■ RECORDED DATA:
○ ○ ○ ○ ○ ○ ○

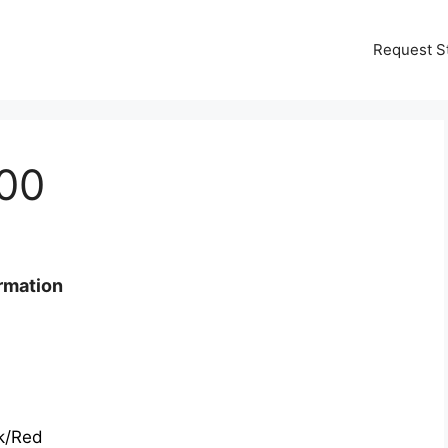
Request S
00
rmation
k/Red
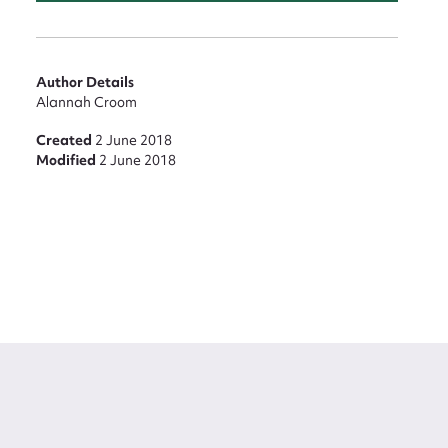
Author Details
Alannah Croom
Created
2 June 2018
Modified
2 June 2018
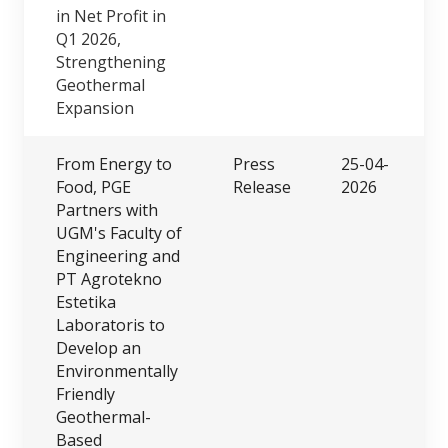
in Net Profit in
Q1 2026,
Strengthening
Geothermal
Expansion
From Energy to
Press
25-04-
Food, PGE
Release
2026
Partners with
UGM's Faculty of
Engineering and
PT Agrotekno
Estetika
Laboratoris to
Develop an
Environmentally
Friendly
Geothermal-
Based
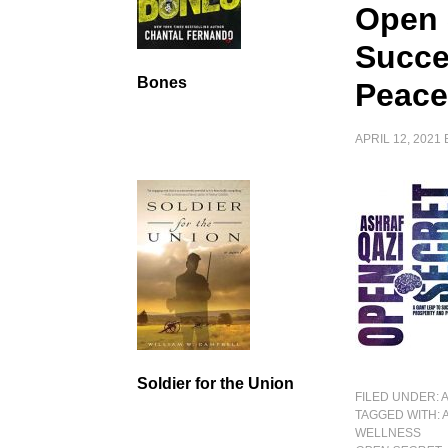
Open 
Succe
Bones
Peac
APRIL 12, 2021
Soldier for the Union
FILED UNDER:
TAGGED WITH:
WELLNESS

○ ○ ○ ○ ○ ○ ○

■ EXERCISE REQUIREMENTS: Wherever a picture appears in the data, please drop it and retype the rest exactly.

■ RESPONSE BELOW:
Request S
00
rmation
k/Red
Author Details
Alannah Croom
Created
2 June 2018
Modified
2 June 2018
in Net Profit in
Q1 2026,
Strengthening
Geothermal
Expansion
From Energy to
Press
25-04-
Food, PGE
Release
2026
Partners with
UGM's Faculty of
Engineering and
PT Agrotekno
Estetika
Laboratoris to
Develop an
Environmentally
Friendly
Geothermal-
Based
Open 
Succe
Bones
Peac
APRIL 12, 2021
Soldier for the Union
FILED UNDER:
TAGGED WITH:
WELLNESS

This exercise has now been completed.